Development of a Portable Solar-Powered Ventilator with Bpm and Spo2 Monitoring System

Abstract

The goal of this work is to create a portable solar-powered ventilator with integrated beats per minute (BPM) and oxygen saturation (SpO2) monitoring. Although portable ventilators exist, there is a lack of solar-powered systems with patient health monitoring. This work involved designing, prototyping and testing a solar ventilator for rural healthcare. The input unit provides solar/adapter power, mode controls, and acquires data from a MAX30100 sensor. The processing unit contains an Arduino microcontroller and servo motor to actuate a breather mask. The output unit displays sensor measurements on an LCD and delivers air.
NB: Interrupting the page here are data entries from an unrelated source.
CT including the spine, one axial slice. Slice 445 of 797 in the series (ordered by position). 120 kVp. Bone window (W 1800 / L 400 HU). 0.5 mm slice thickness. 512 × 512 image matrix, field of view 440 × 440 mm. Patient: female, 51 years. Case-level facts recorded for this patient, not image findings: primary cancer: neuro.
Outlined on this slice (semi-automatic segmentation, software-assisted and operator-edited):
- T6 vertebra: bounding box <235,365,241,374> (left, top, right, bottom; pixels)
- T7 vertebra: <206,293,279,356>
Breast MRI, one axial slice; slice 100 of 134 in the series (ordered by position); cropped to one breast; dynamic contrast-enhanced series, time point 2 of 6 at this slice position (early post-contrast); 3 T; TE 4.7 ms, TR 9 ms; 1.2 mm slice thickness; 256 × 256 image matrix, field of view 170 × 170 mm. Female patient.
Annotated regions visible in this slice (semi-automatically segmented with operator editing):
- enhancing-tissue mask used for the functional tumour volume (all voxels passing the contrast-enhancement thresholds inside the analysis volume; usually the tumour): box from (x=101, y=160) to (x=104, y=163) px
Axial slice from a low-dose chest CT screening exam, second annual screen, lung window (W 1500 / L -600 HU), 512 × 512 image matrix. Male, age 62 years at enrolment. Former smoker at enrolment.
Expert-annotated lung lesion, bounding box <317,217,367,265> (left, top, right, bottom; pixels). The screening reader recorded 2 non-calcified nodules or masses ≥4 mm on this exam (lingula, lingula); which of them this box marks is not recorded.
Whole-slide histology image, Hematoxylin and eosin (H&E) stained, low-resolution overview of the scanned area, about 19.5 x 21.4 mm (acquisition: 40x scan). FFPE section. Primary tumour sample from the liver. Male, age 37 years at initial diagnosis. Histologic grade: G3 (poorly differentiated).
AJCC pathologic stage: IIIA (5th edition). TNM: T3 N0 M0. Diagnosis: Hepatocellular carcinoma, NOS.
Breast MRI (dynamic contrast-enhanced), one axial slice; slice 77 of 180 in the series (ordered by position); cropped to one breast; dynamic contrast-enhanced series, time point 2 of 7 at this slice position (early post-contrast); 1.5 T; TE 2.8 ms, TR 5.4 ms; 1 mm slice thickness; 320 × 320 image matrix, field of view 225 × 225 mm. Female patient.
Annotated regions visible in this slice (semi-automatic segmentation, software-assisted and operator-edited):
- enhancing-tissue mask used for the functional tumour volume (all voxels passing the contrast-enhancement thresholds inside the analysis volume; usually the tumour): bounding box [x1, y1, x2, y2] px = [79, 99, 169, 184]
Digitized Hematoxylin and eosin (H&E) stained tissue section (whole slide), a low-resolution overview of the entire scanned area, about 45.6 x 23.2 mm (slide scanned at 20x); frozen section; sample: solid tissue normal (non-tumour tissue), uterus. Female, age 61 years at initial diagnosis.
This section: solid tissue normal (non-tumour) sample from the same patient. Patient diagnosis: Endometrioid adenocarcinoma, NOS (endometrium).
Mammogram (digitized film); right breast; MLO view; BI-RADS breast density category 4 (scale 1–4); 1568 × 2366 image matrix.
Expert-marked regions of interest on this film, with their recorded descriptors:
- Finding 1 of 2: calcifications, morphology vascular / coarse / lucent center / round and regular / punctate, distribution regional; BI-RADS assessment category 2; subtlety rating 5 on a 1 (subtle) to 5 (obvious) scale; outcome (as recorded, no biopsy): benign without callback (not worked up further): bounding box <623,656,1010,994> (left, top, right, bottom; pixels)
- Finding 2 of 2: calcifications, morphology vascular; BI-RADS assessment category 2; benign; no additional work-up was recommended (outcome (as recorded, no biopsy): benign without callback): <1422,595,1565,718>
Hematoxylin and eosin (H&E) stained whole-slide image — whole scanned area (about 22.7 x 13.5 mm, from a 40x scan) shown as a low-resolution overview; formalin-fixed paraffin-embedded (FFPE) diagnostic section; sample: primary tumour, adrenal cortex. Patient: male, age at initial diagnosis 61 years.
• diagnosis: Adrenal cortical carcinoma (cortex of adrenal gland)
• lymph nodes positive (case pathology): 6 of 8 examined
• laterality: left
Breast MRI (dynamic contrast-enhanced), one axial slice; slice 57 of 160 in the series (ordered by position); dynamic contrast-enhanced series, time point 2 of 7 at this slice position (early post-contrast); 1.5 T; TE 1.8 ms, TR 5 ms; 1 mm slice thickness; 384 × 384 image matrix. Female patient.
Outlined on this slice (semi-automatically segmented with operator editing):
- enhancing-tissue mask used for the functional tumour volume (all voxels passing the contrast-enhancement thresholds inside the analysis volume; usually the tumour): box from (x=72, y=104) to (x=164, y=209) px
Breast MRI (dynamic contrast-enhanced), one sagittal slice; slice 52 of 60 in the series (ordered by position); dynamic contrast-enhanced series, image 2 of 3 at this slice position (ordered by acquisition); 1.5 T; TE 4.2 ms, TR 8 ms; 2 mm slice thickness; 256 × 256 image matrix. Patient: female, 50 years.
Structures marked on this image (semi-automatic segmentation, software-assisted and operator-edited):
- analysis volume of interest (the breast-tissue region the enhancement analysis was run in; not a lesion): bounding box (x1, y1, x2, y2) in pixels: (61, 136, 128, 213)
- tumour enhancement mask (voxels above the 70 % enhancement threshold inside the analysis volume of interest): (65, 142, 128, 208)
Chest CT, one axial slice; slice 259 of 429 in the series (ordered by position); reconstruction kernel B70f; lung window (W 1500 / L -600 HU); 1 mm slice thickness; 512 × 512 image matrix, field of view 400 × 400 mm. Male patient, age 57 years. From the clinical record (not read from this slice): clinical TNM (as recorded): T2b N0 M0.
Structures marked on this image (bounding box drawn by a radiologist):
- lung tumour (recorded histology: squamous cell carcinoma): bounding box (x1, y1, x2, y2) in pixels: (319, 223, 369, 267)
Iterative simulation and prototyping refined the design. Testing demonstrated reliable 12-hour operation from solar panels and real-time patient monitoring. Integrated batteries accumulated excess daytime solar generation to enable sustained operation up to 4-5 hours. Rigorous testing assessed measurement accuracy across heart rates ranging 50-140 BPM along with SpO2 levels of 80-100%. Accuracy within BPM and SpO2 was +/- 3%, along with consistent signal integrity confirming reliable performance, this calculated by using the formula of Percent Error which is [(Sensor value - Oximeter value) / Oximeter value * 100%]. Outcomes indicate successful development of a solar-powered ventilator with integrated monitoring, validating potential to improve respiratory care through further improvements and clinical piloting.